If ever a book deserved to come back into print and stay in print, this is it. Lewis Shiner has written the great American rock and roll novel. Ray Shackleford has the ability to step into the past and call forth music that never was -- but should have been. His journey will be through both darkness and light, of self discovery and myth shattering. Like any good rock and roll tune, it is at once sad and joyous. The writing makes the time period he travels to (the 60's) so palpable, we feel as if we might walk around a corner and step into them ourselves. The scenes involving Brian Wilson and the Beach Boys' "lost" album Smile are alone worth any effort it might take to locate this book.
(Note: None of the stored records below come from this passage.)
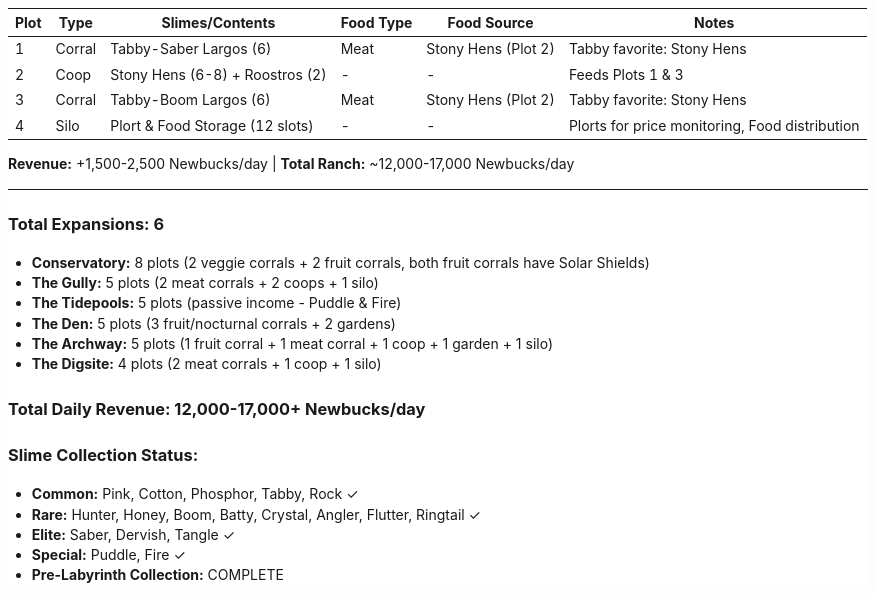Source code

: | Plot | Type | Slimes/Contents | Food Type | Food Source | Notes |
|------|------|----------------|-----------|-------------|-------|
| 1 | Corral | Tabby-Saber Largos (6) | Meat | Stony Hens (Plot 2) | Tabby favorite: Stony Hens |
| 2 | Coop | Stony Hens (6-8) + Roostros (2) | - | - | Feeds Plots 1 & 3 |
| 3 | Corral | Tabby-Boom Largos (6) | Meat | Stony Hens (Plot 2) | Tabby favorite: Stony Hens |
| 4 | Silo | Plort & Food Storage (12 slots) | - | - | Plorts for price monitoring, Food distribution |

**Revenue:** +1,500-2,500 Newbucks/day | **Total Ranch:** ~12,000-17,000 Newbucks/day

---

### Total Expansions: 6
- **Conservatory:** 8 plots (2 veggie corrals + 2 fruit corrals, both fruit corrals have Solar Shields)
- **The Gully:** 5 plots (2 meat corrals + 2 coops + 1 silo)
- **The Tidepools:** 5 plots (passive income - Puddle & Fire)
- **The Den:** 5 plots (3 fruit/nocturnal corrals + 2 gardens)
- **The Archway:** 5 plots (1 fruit corral + 1 meat corral + 1 coop + 1 garden + 1 silo)
- **The Digsite:** 4 plots (2 meat corrals + 1 coop + 1 silo)

### Total Daily Revenue: 12,000-17,000+ Newbucks/day

### Slime Collection Status:
- **Common:** Pink, Cotton, Phosphor, Tabby, Rock ✓
- **Rare:** Hunter, Honey, Boom, Batty, Crystal, Angler, Flutter, Ringtail ✓
- **Elite:** Saber, Dervish, Tangle ✓
- **Special:** Puddle, Fire ✓
- **Pre-Labyrinth Collection:** COMPLETE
In the song "American Pie", Don McLean posed the question: "Can music save your mortal soul?" If you read this novel, you will know without a doubt the answer is "Yes."

A classic!

A well-written character-oriented sci-fi, rock & roll novel This is a great read for science fiction fans and rock and roll fans alike. A compelling story of a man's search for meaning in his life (and sorting out his relationship with his late father) set against a background of "Twilight Zone-ish" in nature. This is a highly enjoyable novel. If you're a music fan, don't let the sci-fi tag steer you away from this, and vice versa. I've read this twice, and plan to read it again!